# Thread: soluiton required up to n terms

1. ## soluiton required up to n terms

Find Sina - Sin2a + Sin3a - Sin4a ………. n terms.

2. First of all we have two cases: when n is even or n is odd.
I'll do the case when n is even.

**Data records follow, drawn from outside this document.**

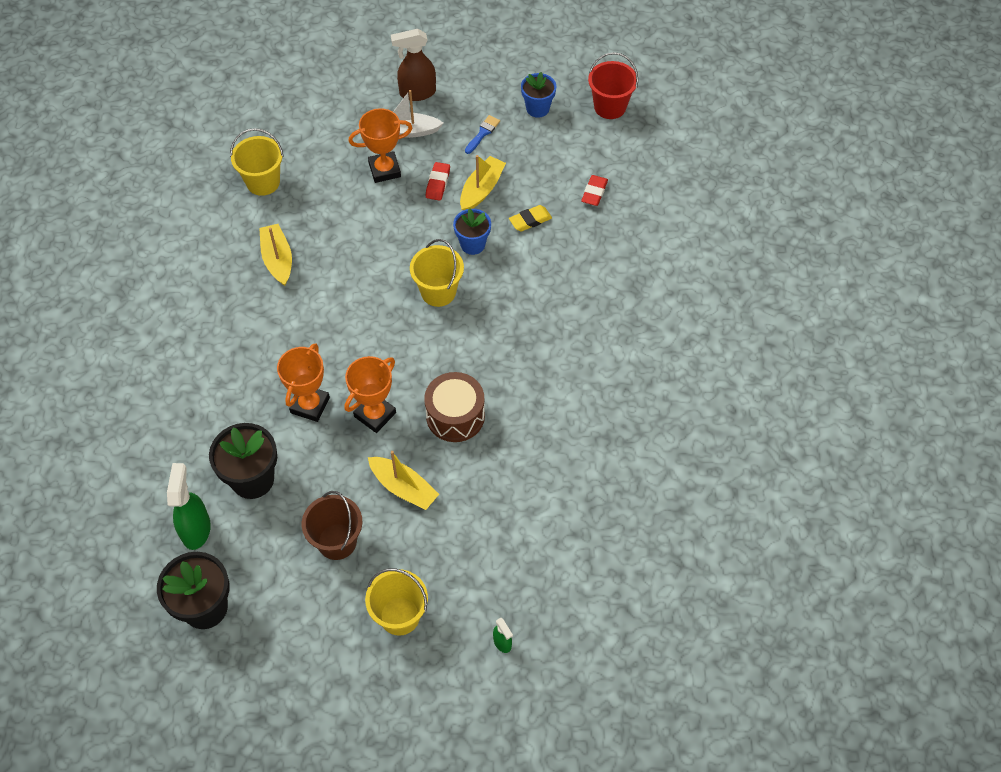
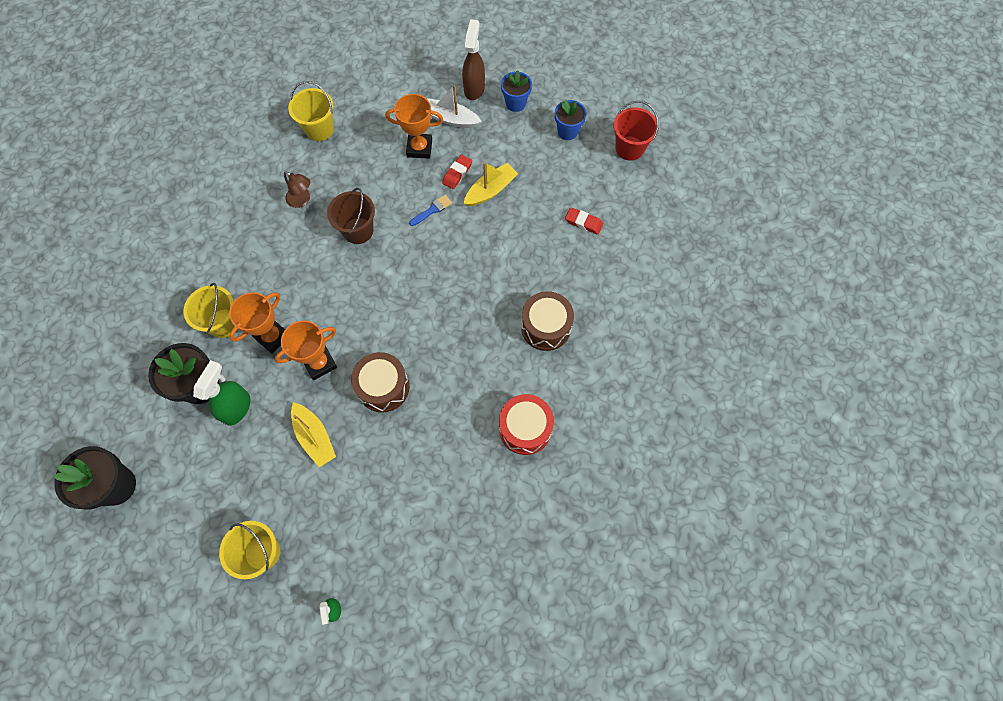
camera: 20 degrees right, 10 degrees up
(196, 529) = (139, 414): green spray bottle -> green spray bottle (237, 407)
(277, 259) = (302, 200): yellow boat -> brown lamp
(337, 541) = (242, 466): brown bucket -> brown bucket (358, 230)
(417, 93) = (474, 88): brown spray bottle -> brown spray bottle turned 90 degrees clockwise
(438, 292) = (417, 270): yellow bucket -> yellow bucket (224, 323)
(472, 244) = (462, 237): blue flower pot -> blue flower pot (515, 103)
(483, 133) = (513, 140): blue brush -> blue brush (432, 210)
(530, 220) = (519, 231): yellow eraser -> none
(594, 192) = (583, 222): red eraser -> red eraser turned 75 degrees clockwise
(600, 305) = (546, 327): none -> brown drum
(622, 407) = (525, 428): none -> red drum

I think you can do the other case.
$S=\sin\alpha-\sin 2\alpha+\sin 3\alpha-\sin 4\alpha +\ldots+\sin(2n-1)\alpha-\sin 2n\alpha$
Split the sum in two other sums:
$\displaystyle S_1=\sin\alpha+\sin 3\alpha+\ldots+\sin(2n-1)\alpha=\frac{\sin^2n\alpha}{\sin\alpha}$
$\displaystyle S_2=\sin 2\alpha+\sin 4\alpha+\ldots+\sin 2n\alpha=\frac{\sin n\alpha\sin(n+1)\alpha}{\sin\alpha}$
To calculate each sum, multiply both sides by $\sin\alpha$ and transform the products of sines in differences of cosines.
Now $\displaystyle S=S_1-S_2=\frac{\sin n\alpha(\sin n\alpha-\sin(n+1)\alpha)}{\sin\alpha}\displaystyle=-\frac{\sin n\alpha\cos\frac{(2n+1)\alpha}{2}}{\cos\frac{\alph a}{2}}$

3. Use complex numbers. And the fact that $i\sin x = \sinh (ix) = (e^{ix}-e^{-ix})/2$. Now use geometric series.